The PGI compiler provides an alternative approach to controlling data movement through its ‘unified memory’ option (-ta=tesla:managed). When this is enabled the compiler itself takes on the task of ensuring that data is copied to/from the GPU when required. (Note that this approach can struggle with Fortran code containing derived types however.)
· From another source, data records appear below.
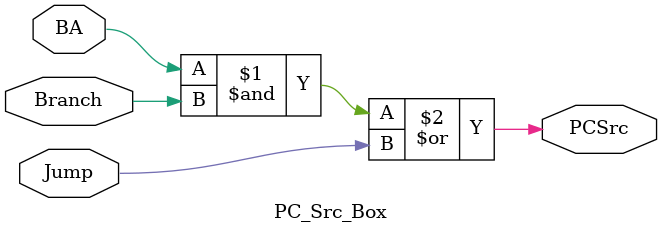
<source format=v>
module PC_Src_Box(BA,Branch,Jump,PCSrc);
    input BA,Branch,Jump;
    output PCSrc;

    assign PCSrc=(BA&Branch)|Jump;

endmodule
</source>
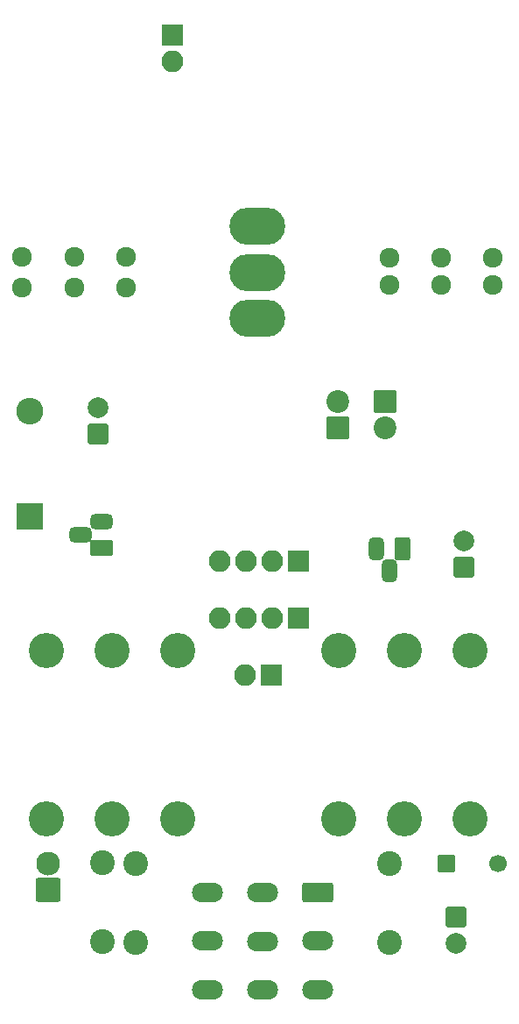
<source format=gbr>
%TF.GenerationSoftware,KiCad,Pcbnew,7.0.5.1-1-g8f565ef7f0-dirty-deb11*%
%TF.CreationDate,2023-08-08T15:30:21+00:00*%
%TF.ProjectId,GreenBean,47726565-6e42-4656-916e-2e6b69636164,rev?*%
%TF.SameCoordinates,Original*%
%TF.FileFunction,Soldermask,Bot*%
%TF.FilePolarity,Negative*%
%FSLAX46Y46*%
G04 Gerber Fmt 4.6, Leading zero omitted, Abs format (unit mm)*
G04 Created by KiCad (PCBNEW 7.0.5.1-1-g8f565ef7f0-dirty-deb11) date 2023-08-08 15:30:21*
%MOMM*%
%LPD*%
G01*
G04 APERTURE LIST*
G04 Aperture macros list*
%AMRoundRect*
0 Rectangle with rounded corners*
0 $1 Rounding radius*
0 $2 $3 $4 $5 $6 $7 $8 $9 X,Y pos of 4 corners*
0 Add a 4 corners polygon primitive as box body*
4,1,4,$2,$3,$4,$5,$6,$7,$8,$9,$2,$3,0*
0 Add four circle primitives for the rounded corners*
1,1,$1+$1,$2,$3*
1,1,$1+$1,$4,$5*
1,1,$1+$1,$6,$7*
1,1,$1+$1,$8,$9*
0 Add four rect primitives between the rounded corners*
20,1,$1+$1,$2,$3,$4,$5,0*
20,1,$1+$1,$4,$5,$6,$7,0*
20,1,$1+$1,$6,$7,$8,$9,0*
20,1,$1+$1,$8,$9,$2,$3,0*%
G04 Aperture macros list end*
%ADD10RoundRect,0.200000X1.300000X0.750000X-1.300000X0.750000X-1.300000X-0.750000X1.300000X-0.750000X0*%
%ADD11O,3.000000X1.900000*%
%ADD12C,3.400000*%
%ADD13RoundRect,0.200000X-0.850000X-0.850000X0.850000X-0.850000X0.850000X0.850000X-0.850000X0.850000X0*%
%ADD14O,2.100000X2.100000*%
%ADD15RoundRect,0.200000X-0.850000X0.850000X-0.850000X-0.850000X0.850000X-0.850000X0.850000X0.850000X0*%
%ADD16RoundRect,0.200000X-0.800000X0.800000X-0.800000X-0.800000X0.800000X-0.800000X0.800000X0.800000X0*%
%ADD17C,2.000000*%
%ADD18RoundRect,0.200000X1.000000X0.950000X-1.000000X0.950000X-1.000000X-0.950000X1.000000X-0.950000X0*%
%ADD19C,2.300000*%
%ADD20C,2.398980*%
%ADD21RoundRect,0.200000X-0.650000X-0.650000X0.650000X-0.650000X0.650000X0.650000X-0.650000X0.650000X0*%
%ADD22C,1.700000*%
%ADD23O,5.400000X3.600000*%
%ADD24RoundRect,0.200000X0.900000X-0.900000X0.900000X0.900000X-0.900000X0.900000X-0.900000X-0.900000X0*%
%ADD25C,2.200000*%
%ADD26RoundRect,0.200000X-0.900000X0.900000X-0.900000X-0.900000X0.900000X-0.900000X0.900000X0.900000X0*%
%ADD27RoundRect,0.200000X0.800000X-0.800000X0.800000X0.800000X-0.800000X0.800000X-0.800000X-0.800000X0*%
%ADD28RoundRect,0.200000X0.550000X0.900000X-0.550000X0.900000X-0.550000X-0.900000X0.550000X-0.900000X0*%
%ADD29RoundRect,0.475000X0.275000X0.625000X-0.275000X0.625000X-0.275000X-0.625000X0.275000X-0.625000X0*%
%ADD30RoundRect,0.200000X0.900000X-0.550000X0.900000X0.550000X-0.900000X0.550000X-0.900000X-0.550000X0*%
%ADD31RoundRect,0.475000X0.625000X-0.275000X0.625000X0.275000X-0.625000X0.275000X-0.625000X-0.275000X0*%
%ADD32RoundRect,0.200000X1.100000X-1.100000X1.100000X1.100000X-1.100000X1.100000X-1.100000X-1.100000X0*%
%ADD33O,2.600000X2.600000*%
%ADD34C,1.924000*%
G04 APERTURE END LIST*
D10*
%TO.C,SW1*%
X148550000Y-137825000D03*
D11*
X143250000Y-137825000D03*
X137950000Y-137825000D03*
X148550000Y-142525000D03*
X143250000Y-142550000D03*
X137950000Y-142525000D03*
X148550000Y-147225000D03*
X143250000Y-147225000D03*
X137950000Y-147225000D03*
%TD*%
D12*
%TO.C,J3*%
X128660000Y-130730000D03*
X128660000Y-114500000D03*
X122310000Y-130730000D03*
X122310000Y-114500000D03*
X135010000Y-130730000D03*
X135010000Y-114500000D03*
%TD*%
D13*
%TO.C,J1*%
X134510000Y-55000000D03*
D14*
X134510000Y-57540000D03*
%TD*%
D15*
%TO.C,JOVGI1*%
X146700000Y-111350000D03*
D14*
X144160000Y-111350000D03*
X141620000Y-111350000D03*
X139080000Y-111350000D03*
%TD*%
D15*
%TO.C,JOVGI2*%
X146700000Y-105800000D03*
D14*
X144160000Y-105800000D03*
X141620000Y-105800000D03*
X139080000Y-105800000D03*
%TD*%
D16*
%TO.C,C2*%
X162000000Y-140200000D03*
D17*
X162000000Y-142700000D03*
%TD*%
D18*
%TO.C,D1*%
X122500000Y-137540000D03*
D19*
X122500000Y-135000000D03*
%TD*%
D20*
%TO.C,R1*%
X155500000Y-135000000D03*
X155500000Y-142620000D03*
%TD*%
%TO.C,R2*%
X127760000Y-142600000D03*
X127760000Y-134980000D03*
%TD*%
%TO.C,R3*%
X131010000Y-135000000D03*
X131010000Y-142620000D03*
%TD*%
D21*
%TO.C,C1*%
X161050000Y-135000000D03*
D22*
X166050000Y-135000000D03*
%TD*%
D15*
%TO.C,J4*%
X144140000Y-116810000D03*
D14*
X141600000Y-116810000D03*
%TD*%
D12*
%TO.C,J2*%
X156925000Y-114500000D03*
X156925000Y-130730000D03*
X163275000Y-114500000D03*
X163275000Y-130730000D03*
X150575000Y-114500000D03*
X150575000Y-130730000D03*
%TD*%
D23*
%TO.C,SW2*%
X142710000Y-82400000D03*
X142710000Y-77950000D03*
X142710000Y-73500000D03*
%TD*%
D24*
%TO.C,D6*%
X150510000Y-92975000D03*
D25*
X150510000Y-90435000D03*
%TD*%
D26*
%TO.C,D3*%
X155110000Y-90425000D03*
D25*
X155110000Y-92965000D03*
%TD*%
D27*
%TO.C,C13*%
X127310000Y-93552651D03*
D17*
X127310000Y-91052651D03*
%TD*%
D28*
%TO.C,Q1*%
X156760000Y-104650000D03*
D29*
X155490000Y-106720000D03*
X154220000Y-104650000D03*
%TD*%
D27*
%TO.C,C10*%
X162710000Y-106400000D03*
D17*
X162710000Y-103900000D03*
%TD*%
D30*
%TO.C,Q4*%
X127680000Y-104570000D03*
D31*
X125610000Y-103300000D03*
X127680000Y-102030000D03*
%TD*%
D32*
%TO.C,D7*%
X120710000Y-101480000D03*
D33*
X120710000Y-91320000D03*
%TD*%
D34*
%TO.C,LOW1*%
X155510000Y-79154168D03*
X160510000Y-79154168D03*
X165510000Y-79154168D03*
%TD*%
%TO.C,TONE1*%
X130010000Y-76445832D03*
X125010000Y-76445832D03*
X120010000Y-76445832D03*
%TD*%
%TO.C,DRIVE1*%
X165510000Y-76550000D03*
X160510000Y-76550000D03*
X155510000Y-76550000D03*
%TD*%
%TO.C,VOL1*%
X120010000Y-79404168D03*
X125010000Y-79404168D03*
X130010000Y-79404168D03*
%TD*%
M02*

</source>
As well as ensuring the correct data is copied to and from the remote device, OpenACC directives must also be added to a code in order to tell the compiler how it should be parallelised. PSyclone provides the ACCKernelsTrans, ACCParallelTrans and ACCLoopTrans transformations for this purpose. The simplest of these is ACCKernelsTrans (currently only supported for the NEMO and Dynamo0.3 APIs) which encloses the code represented by a sub-tree of the PSyIR within an OpenACC kernels region. This essentially gives free-reign to the compiler to automatically parallelise any suitable loops within the specified region. An example of the use of ACCDataTrans and ACCKernelsTrans may be found in PSyclone/examples/nemo/eg3 and an example of ACCKernelsTrans may be found in PSyclone/examples/lfric/eg14.

However, as with any “automatic” approach, a more performant solution can almost always be obtained by providing the compiler with more explicit direction on how to parallelise the code. The ACCParallelTrans and ACCLoopTrans transformations allow the user to define thread-parallel regions and, within those, define which loops should be parallelised. For an example of their use please see PSyclone/examples/gocean/eg2 or PSyclone/examples/lfric/eg14.

In order for a given section of code to be executed on a GPU, any routines called from within that section must also have been compiled for the GPU. This then requires either that any such routines are in-lined or that the OpenACC routine directive be added to any such routines. This situation will occur routinely in those PSyclone APIs that use the PSyKAl separation of concerns since the user-supplied kernel routines are called from within PSyclone-generated loops in the PSy layer. PSyclone therefore provides the ACCRoutineTrans transformation which, given a Kernel node in the PSyIR, creates a new version of that kernel with the routine directive added. See either PSyclone/examples/gocean/eg2 or PSyclone/examples/lfric/eg14 for an example.

SIR

It is currently not possible for PSyclone to output SIR code without using a script. Three examples of such scripts are given in example 4 for the NEMO API. The first sir_trans.py simply outputs SIR. This will raise an exception if used with the tracer advection example as the example contains array-index notation which is not supported by the SIR backend, but will generate code for the other examples. The second, sir_trans_loop.py includes transformations to hoist code out of a loop, translate array-index notation into explicit loops and translate a single access to an array dimension to a one-trip loop (to make the code suitable for the SIR backend). This works with the tracer-advection example. The third script sir_trans_all.py additionally replaces any intrinsics with equivalent code and can also be used with the tracer-advection example (and the intrinsic_example.f90 example).